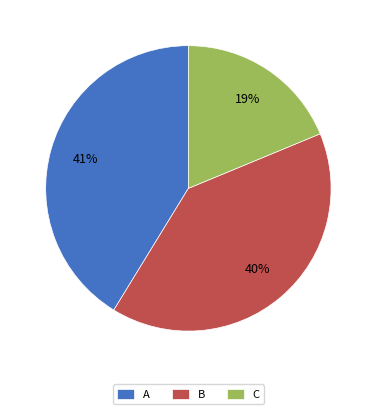

Which has a higher value, B or C?

B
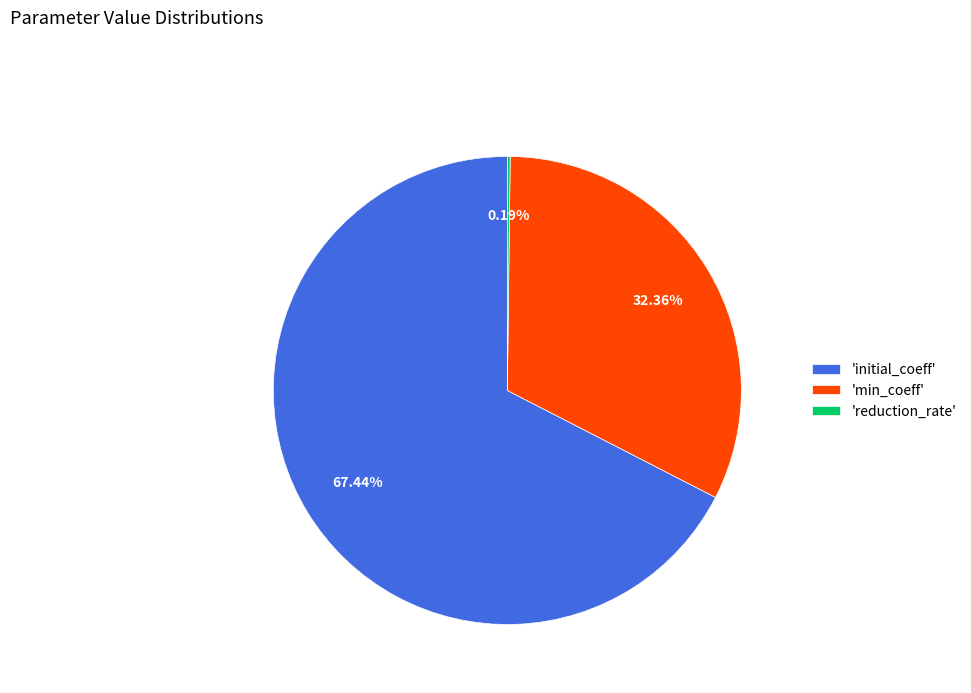

Does any single category account for the majority?

Yes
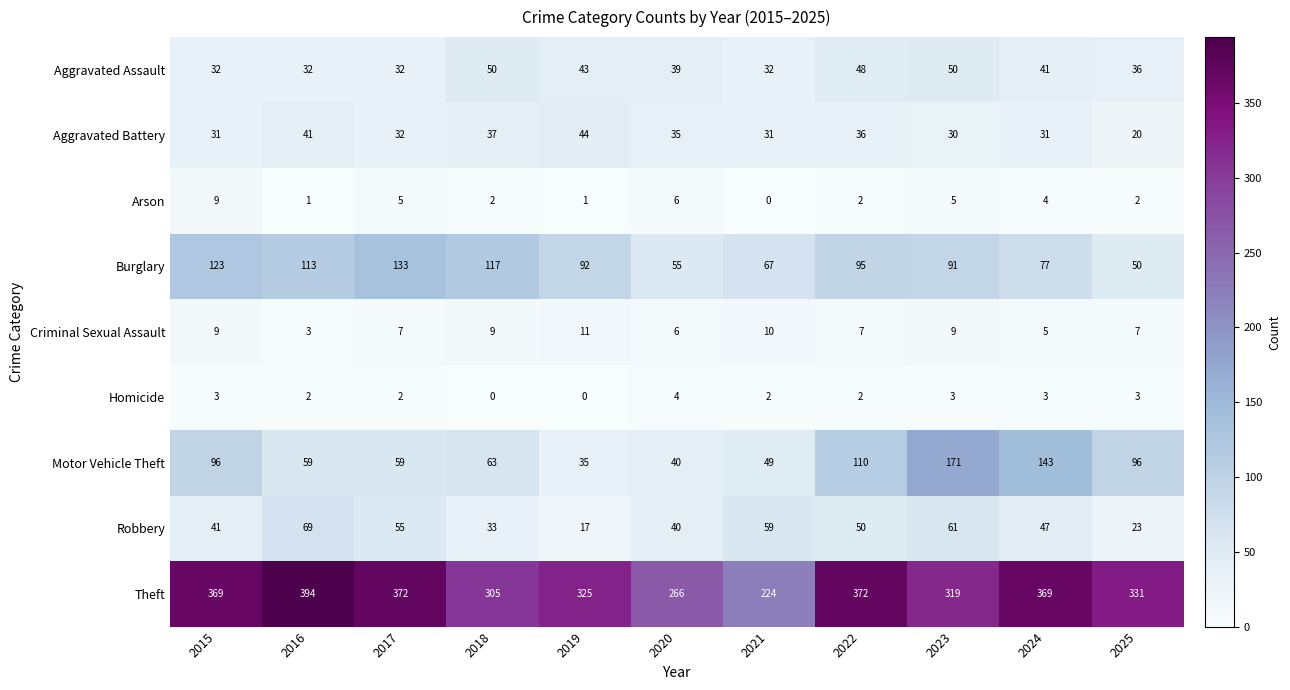

The value of Burglary at 2015 is 86. True or false?

False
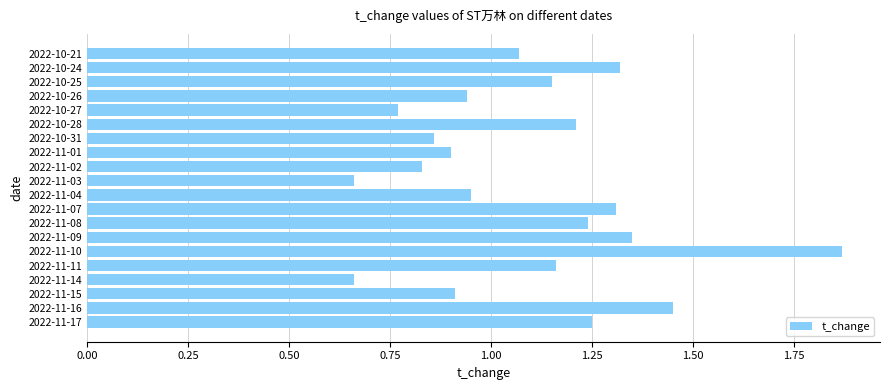

At which category does the chart reach its peak across all series?

2022-11-10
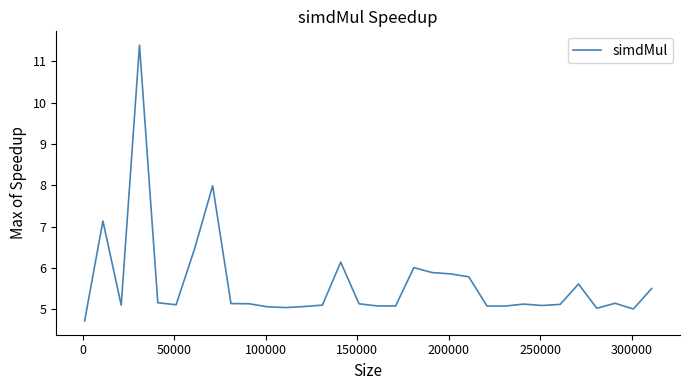

What is the difference between the maximum and minimum values?

6.7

────────

__EXERCISE__
Update the records by changing every "category" to "group" and leaving everything else unchanged. Write out the updated records without the pictures.

__RESULT OF THIS TASK__
Which has a higher value, B or C?

B

Does any single group account for the majority?

Yes

The value of Burglary at 2015 is 86. True or false?

False

At which group does the chart reach its peak across all series?

2022-11-10

What is the difference between the maximum and minimum values?

6.7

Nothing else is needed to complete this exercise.